▶ **JOBS**
a - According to the multi-tenant SaaS article, which area is by far the most important in a Multi-Tenant application?
b - Please write the next part of the multi-tenant SaaS article, picking up right after its final sentence.

▶ **PROVIDED PASSAGE**
--- --- ---
Architecting Multi-Tenant SaaS Application

Naresh Waswani
6 min readAug 9, 2020

Software as a Service (referred as SaaS here after) is a software distribution method where Tenant (Organization) can access software application over the Internet using a browser. The application is centrally hosted, managed and upgraded with new features automatically by the SaaS provider.

Depending on the Business model, SaaS provider can float different pricing models for the end users. Some of the typical pricing models are —

  1. Pay per user/month or year, inclusive of all application features
  2. Basic features free; pay for add-on features per user/month or year
  3. Pay per user/month or year based on selected package (set of features) — Basic, Silver, Gold, Platinum, etc. (some of the standard packaging terms)
  4. And many more…

Architecting a SaaS application, especially Multi-Tenant, needs some serious thinking around specific areas. This blog post covers some of the key areas which every Solution Architect should take care of when working on Multi-Tenant SaaS application. These areas will have an impact on the overall Application Architecture, Time to Market and Operational Overhead. Let’s dive in —

Area 1 — Tenant Data Partitioning

This is by far the most important area in Multi-Tenant application. How would you handle data of different Tenants? There is different partitioning strategy available to handle this and selection of the strategy is driven by the scalability, data isolation, performance, operational aspects and compliance requirements. Let’s look at the strategies —

Database Per Tenant — In this strategy, every Tenant has its own dedicated Database

Pros

  1. This strategy ensures highest level of data isolation and safety as data of each tenant is stored on a different Database server.
  2. Database operational aspects can be customized based on the Tenant need. Database backup timings, how long to keep back-up, data purging strategy are some of the tasks which can be customized based on Tenant’s requirement.
  3. Restoration of data is also straightforward should there be a need to restore from the back-up.
  4. From security perspective, if there is a need to encrypt data at rest while storing data in the Database, it can be achieved depending on Tenant’s requirement. If Tenant wants to provide its own encryption key, it can be configured as well.
  5. Database query performance is dependent on Tenant data and is not affected by other Tenant’s data. It can further be tuned should there be a need.
  6. Vertical scale should be easy until you hit the ceiling and want to explore other scaling options like Database Shard, etc.

Cons

  1. Cost (just one word is enough 🙂). Yes, you have to pay per Database now.
  2. Poor resource utilization. When on-boarding a new Tenant, provisioning of Database with right sizing is a tough call. You would always want to provision a bit higher configuration machine — as you don’t know the usage pattern yet. Off course, this can be guesstimated based on traffic pattern of other Tenants.
--- --- ---
▶ **LISTED RECORDS**
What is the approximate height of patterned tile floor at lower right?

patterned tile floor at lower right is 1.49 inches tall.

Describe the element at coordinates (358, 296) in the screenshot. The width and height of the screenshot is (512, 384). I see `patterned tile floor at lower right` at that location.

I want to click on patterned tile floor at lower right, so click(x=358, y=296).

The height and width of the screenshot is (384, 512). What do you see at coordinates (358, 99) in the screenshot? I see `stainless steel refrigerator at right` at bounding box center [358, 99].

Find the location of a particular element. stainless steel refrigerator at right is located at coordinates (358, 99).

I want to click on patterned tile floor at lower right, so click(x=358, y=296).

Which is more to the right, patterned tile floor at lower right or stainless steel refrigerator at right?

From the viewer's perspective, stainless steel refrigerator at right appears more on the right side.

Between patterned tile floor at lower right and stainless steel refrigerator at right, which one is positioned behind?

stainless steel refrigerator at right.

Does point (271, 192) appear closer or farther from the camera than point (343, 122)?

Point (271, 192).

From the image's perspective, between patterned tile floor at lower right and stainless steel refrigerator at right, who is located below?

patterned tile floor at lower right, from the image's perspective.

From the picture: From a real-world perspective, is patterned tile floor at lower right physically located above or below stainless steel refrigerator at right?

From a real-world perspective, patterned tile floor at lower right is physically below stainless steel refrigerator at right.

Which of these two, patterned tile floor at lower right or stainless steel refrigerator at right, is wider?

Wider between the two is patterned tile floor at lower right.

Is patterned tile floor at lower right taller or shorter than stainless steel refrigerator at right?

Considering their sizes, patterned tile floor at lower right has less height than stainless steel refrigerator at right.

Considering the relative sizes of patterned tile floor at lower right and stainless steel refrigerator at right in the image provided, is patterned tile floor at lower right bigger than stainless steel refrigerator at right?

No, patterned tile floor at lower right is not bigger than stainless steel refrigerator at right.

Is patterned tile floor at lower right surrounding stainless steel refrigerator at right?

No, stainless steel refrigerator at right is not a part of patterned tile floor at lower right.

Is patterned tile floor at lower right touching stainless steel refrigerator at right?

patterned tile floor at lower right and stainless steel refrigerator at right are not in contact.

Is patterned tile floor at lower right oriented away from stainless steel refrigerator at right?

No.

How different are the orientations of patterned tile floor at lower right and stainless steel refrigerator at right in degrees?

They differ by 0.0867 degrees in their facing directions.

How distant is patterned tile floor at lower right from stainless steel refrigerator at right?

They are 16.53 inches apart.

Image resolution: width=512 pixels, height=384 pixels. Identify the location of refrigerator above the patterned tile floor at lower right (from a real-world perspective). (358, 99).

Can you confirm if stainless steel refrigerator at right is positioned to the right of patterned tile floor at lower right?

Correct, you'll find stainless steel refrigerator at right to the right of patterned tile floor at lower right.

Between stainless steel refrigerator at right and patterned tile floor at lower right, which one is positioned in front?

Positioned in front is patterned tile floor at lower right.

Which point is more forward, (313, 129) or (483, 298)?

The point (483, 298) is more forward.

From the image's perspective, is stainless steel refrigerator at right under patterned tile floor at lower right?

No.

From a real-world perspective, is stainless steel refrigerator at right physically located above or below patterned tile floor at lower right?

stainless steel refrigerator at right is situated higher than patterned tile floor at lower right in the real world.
--- --- ---
▶ **RESULTS FOR THE EXERCISE**
a - Tenant Data Partitioning.

b -
  3. Database infrastructure needs to be managed — additional responsibility for the Ops team.
  4. Database schema management gets complicated. For every new application release which has a Database schema change, the schema needs to be updated in all the Databases. Assuming hundreds of tenants, you have no option but to automate Schema upgrade, monitor the progress and handle the failures. This looks easy but let me tell you, this has taken systems down if not implemented properly.
  5. The Application architecture gets a bit complicated as for every Database transaction, the 1st thing to be identified is Tenant’s Database. So, there is a lookup process. The lookup operation can be optimized and cached for faster execution.

Shared Schema Across All Tenants — In this strategy, there is a single Database instance with shared schema and tables created inside the schema is shared across all the Tenants

Every table created in the Database has a Tenant identifier column present.

Pros

  1. Low cost.
  2. Efficient Database server resource utilization.
  3. Easy to implement. Application architecture in terms of Data persistence layer is straight forward. Just one Database to handle.
  4. Database schema upgrade becomes easy.
  5. Easy Database infrastructure management.

Cons

  1. Tenant specific customizations in terms of Database operations not possible.
  2. As data grows bigger, query performance could be hit. And this may require further tuning at Database level.
  3. Can easily hit Vertical scaling limit on Database front as more and more Tenants are added in the system. There are ways to deal with it.
  4. Should there be a need to restore the Tenant data to a specific point if the data gets corrupt, it adds another layer of complexity as data back-ups are done at the Database instance level as a whole and not for each Tenant data.
  5. From implementation point of view — one has to be very sure that every Database transaction has a Tenant specific identifier added in the SQL query where clause, else it can leak data across Tenants.

Schema Per Tenant — In this strategy, there is a single Database instance at the Application layer, and a dedicated logical schema is created inside the Database instance for each Tenant

This is a Hybrid strategy — which takes the positives of both the approaches mentioned above.

Pros

  1. Cost efficient.
  2. High efficiency of Database server resources
  3. Less Database server infrastructure management

Cons

  1. Database operations in terms of back-up and restore is still not straight forward but at least improved as tenant schema can be restored as a whole.
  2. Database schema management is still complicated.
  3. The Application architecture still stays a bit complicated as for every Database transaction, the 1st thing to be identified is Tenant’s schema.

Area 2 — Accessing the SaaS application / Identifying the Tenant at Runtime

In a Multi-Tenant system, we all understand that all Tenants would access the same backend application. But when a request from a Tenant user hits the server, how does the backend server know request is coming for which Tenant?

It depends on how you allow the Tenant users to access the application. Are you going to create sub-domain per Tenant? Or there shall be a single domain for all the Tenants to access the application.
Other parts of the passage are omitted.